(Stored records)
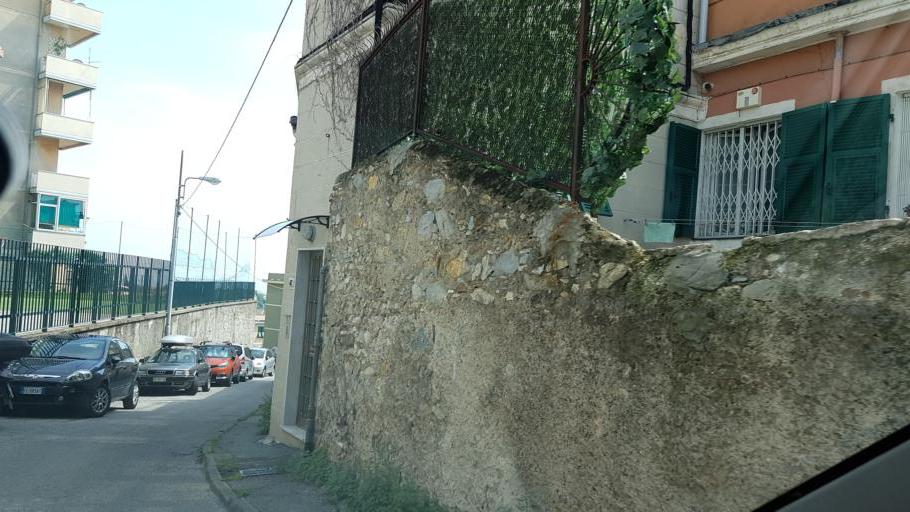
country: IT
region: Liguria
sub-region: Provincia di Genova
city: Genoa
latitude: 44.4069
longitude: 8.9819
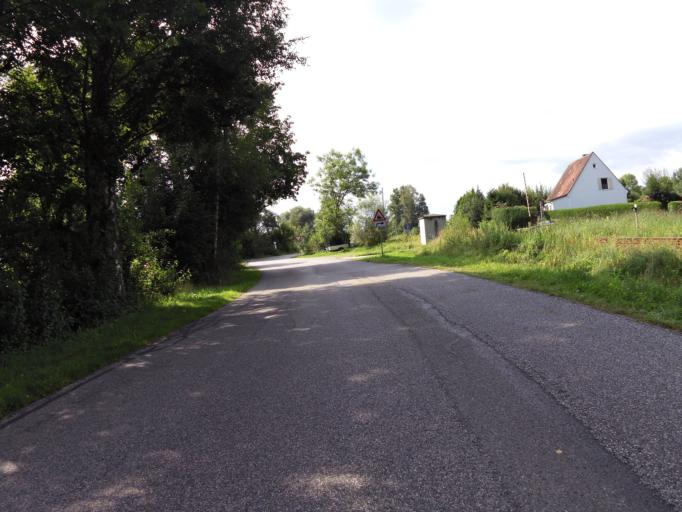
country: DE
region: Bavaria
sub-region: Upper Bavaria
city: Diessen am Ammersee
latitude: 47.9409
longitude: 11.1068
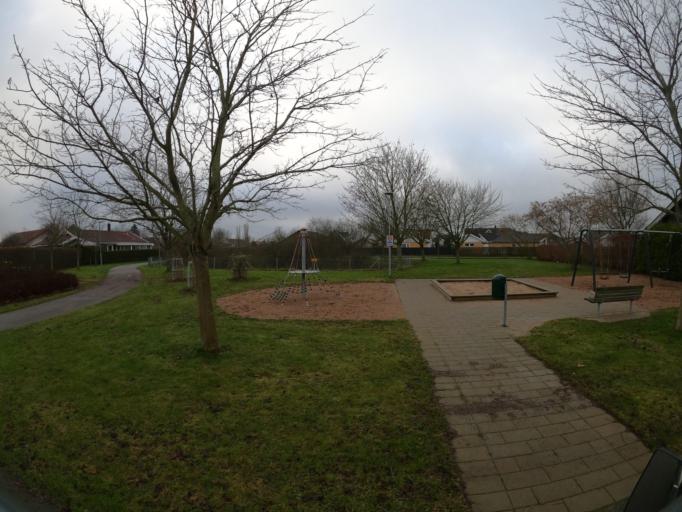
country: SE
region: Skane
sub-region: Svedala Kommun
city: Svedala
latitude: 55.5227
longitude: 13.2244
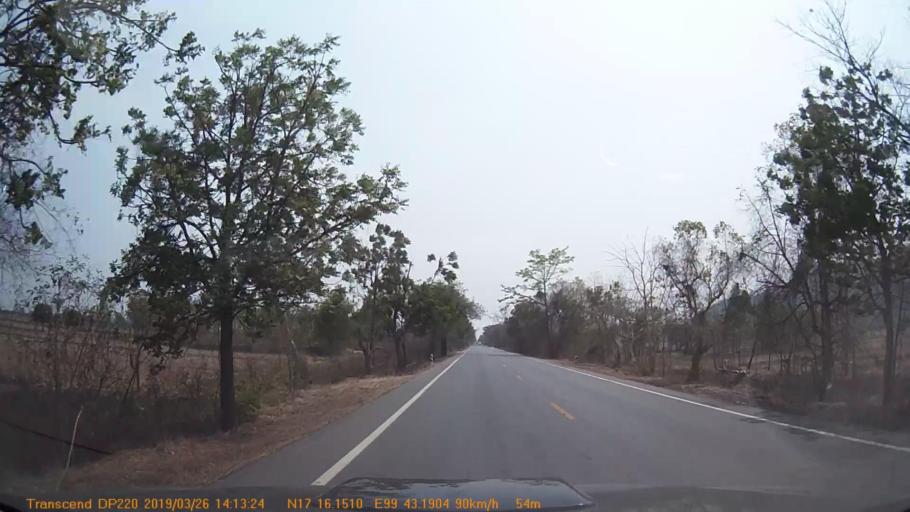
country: TH
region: Sukhothai
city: Sawankhalok
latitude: 17.2688
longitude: 99.7197
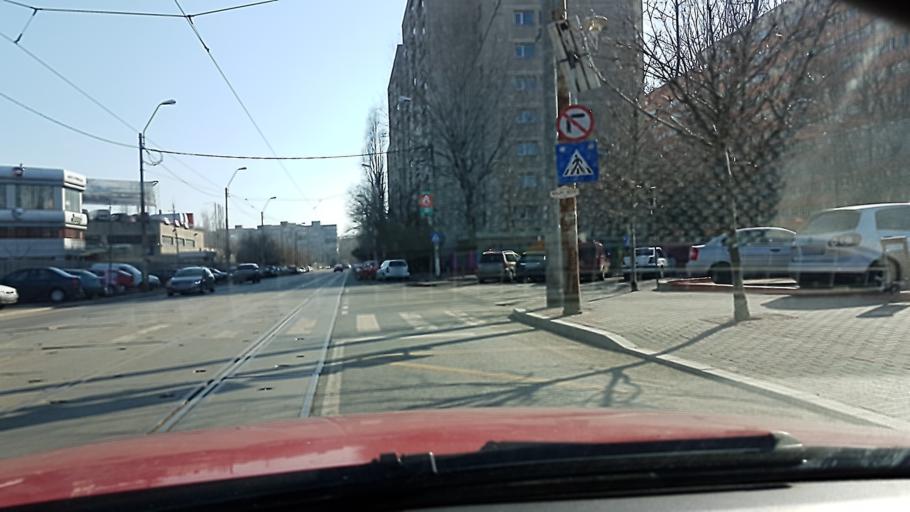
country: RO
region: Ilfov
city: Dobroesti
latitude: 44.4330
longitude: 26.1723
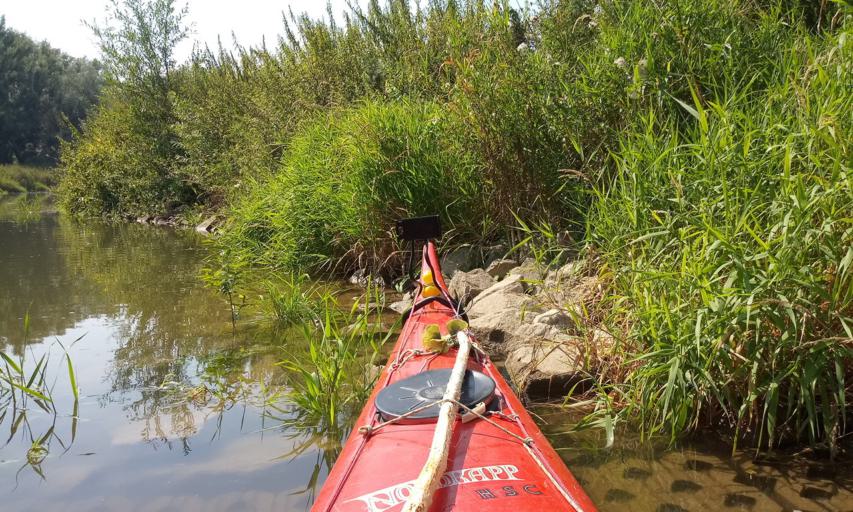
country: NL
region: Gelderland
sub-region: Gemeente Brummen
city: Brummen
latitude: 52.0668
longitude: 6.1478
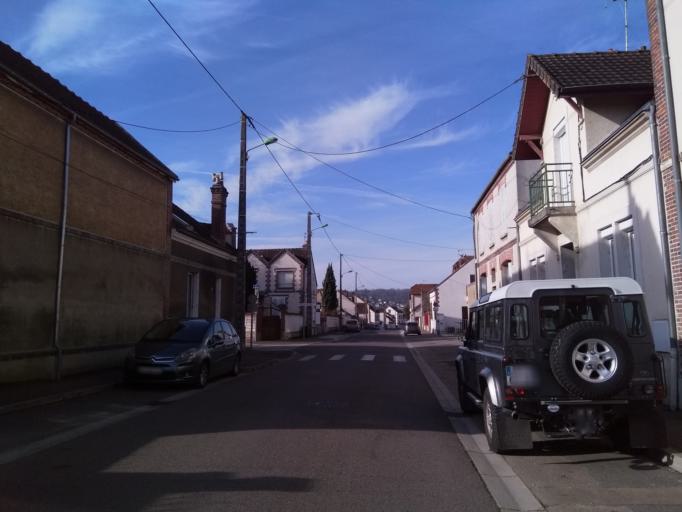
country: FR
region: Bourgogne
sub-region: Departement de l'Yonne
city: Sens
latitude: 48.1910
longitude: 3.2791
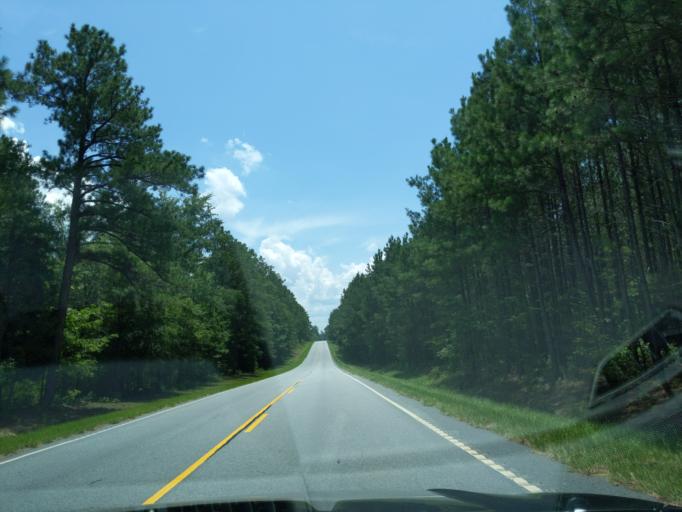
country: US
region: South Carolina
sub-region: Greenwood County
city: Ninety Six
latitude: 33.9685
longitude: -82.0461
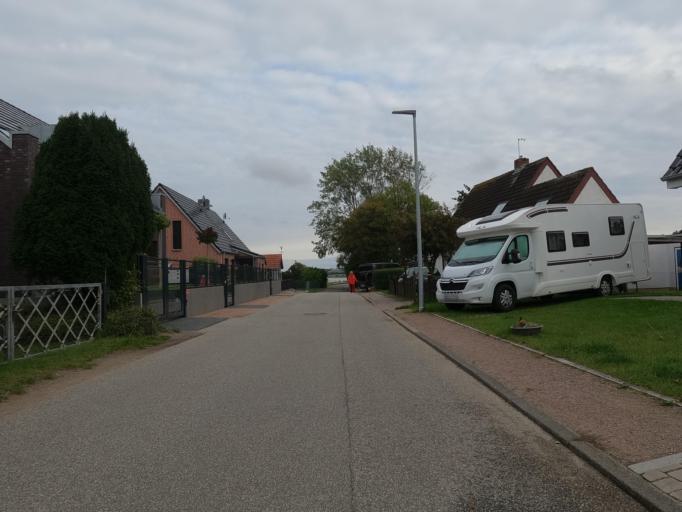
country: DE
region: Schleswig-Holstein
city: Heiligenhafen
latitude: 54.3701
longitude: 11.0097
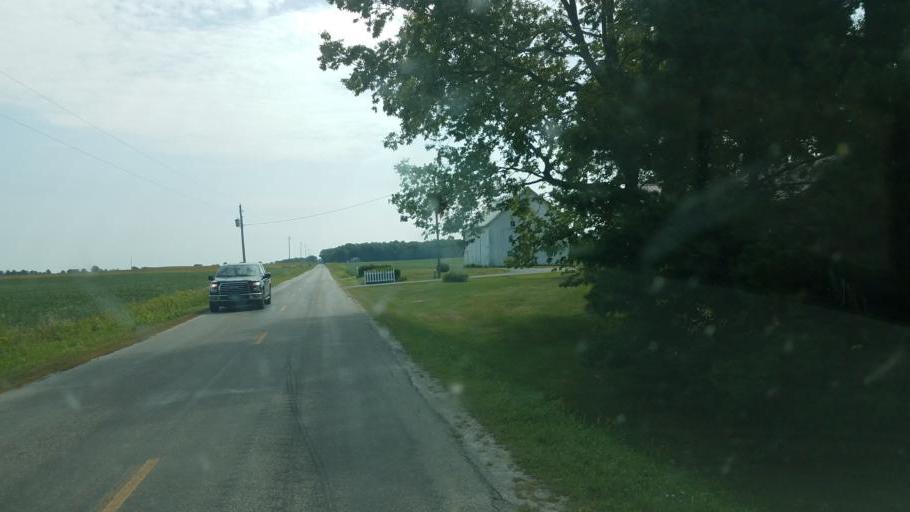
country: US
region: Ohio
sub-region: Delaware County
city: Ashley
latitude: 40.4577
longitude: -83.0522
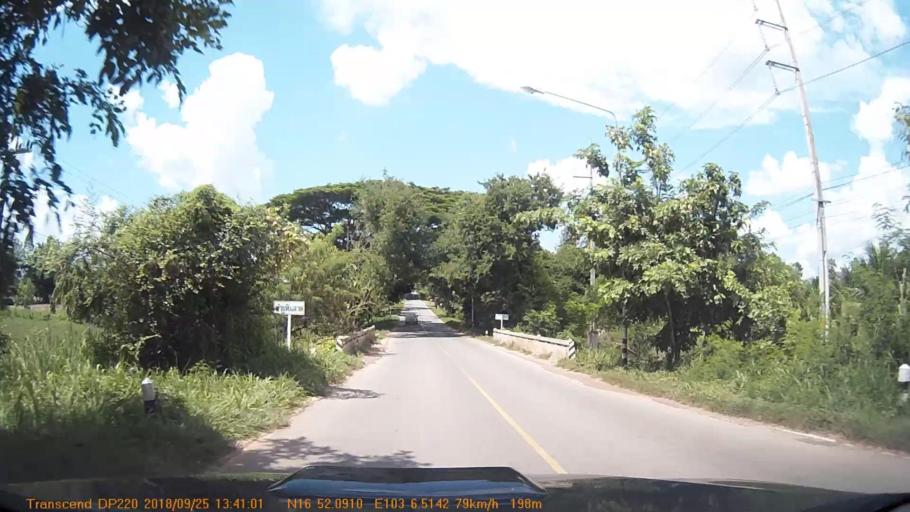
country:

=== Task statement ===
Reproduce the data above, changing each "city" to "locality" and keeping everything else as it stands. Omit the pictures.

=== Task response ===
country: IT
region: Liguria
sub-region: Provincia di Genova
locality: Genoa
latitude: 44.4069
longitude: 8.9819
country: DE
region: Bavaria
sub-region: Upper Bavaria
locality: Diessen am Ammersee
latitude: 47.9409
longitude: 11.1068
country: SE
region: Skane
sub-region: Svedala Kommun
locality: Svedala
latitude: 55.5227
longitude: 13.2244
country: TH
region: Sukhothai
locality: Sawankhalok
latitude: 17.2688
longitude: 99.7197
country: RO
region: Ilfov
locality: Dobroesti
latitude: 44.4330
longitude: 26.1723
country: NL
region: Gelderland
sub-region: Gemeente Brummen
locality: Brummen
latitude: 52.0668
longitude: 6.1478
country: FR
region: Bourgogne
sub-region: Departement de l'Yonne
locality: Sens
latitude: 48.1910
longitude: 3.2791
country: US
region: South Carolina
sub-region: Greenwood County
locality: Ninety Six
latitude: 33.9685
longitude: -82.0461
country: DE
region: Schleswig-Holstein
locality: Heiligenhafen
latitude: 54.3701
longitude: 11.0097
country: US
region: Ohio
sub-region: Delaware County
locality: Ashley
latitude: 40.4577
longitude: -83.0522
country:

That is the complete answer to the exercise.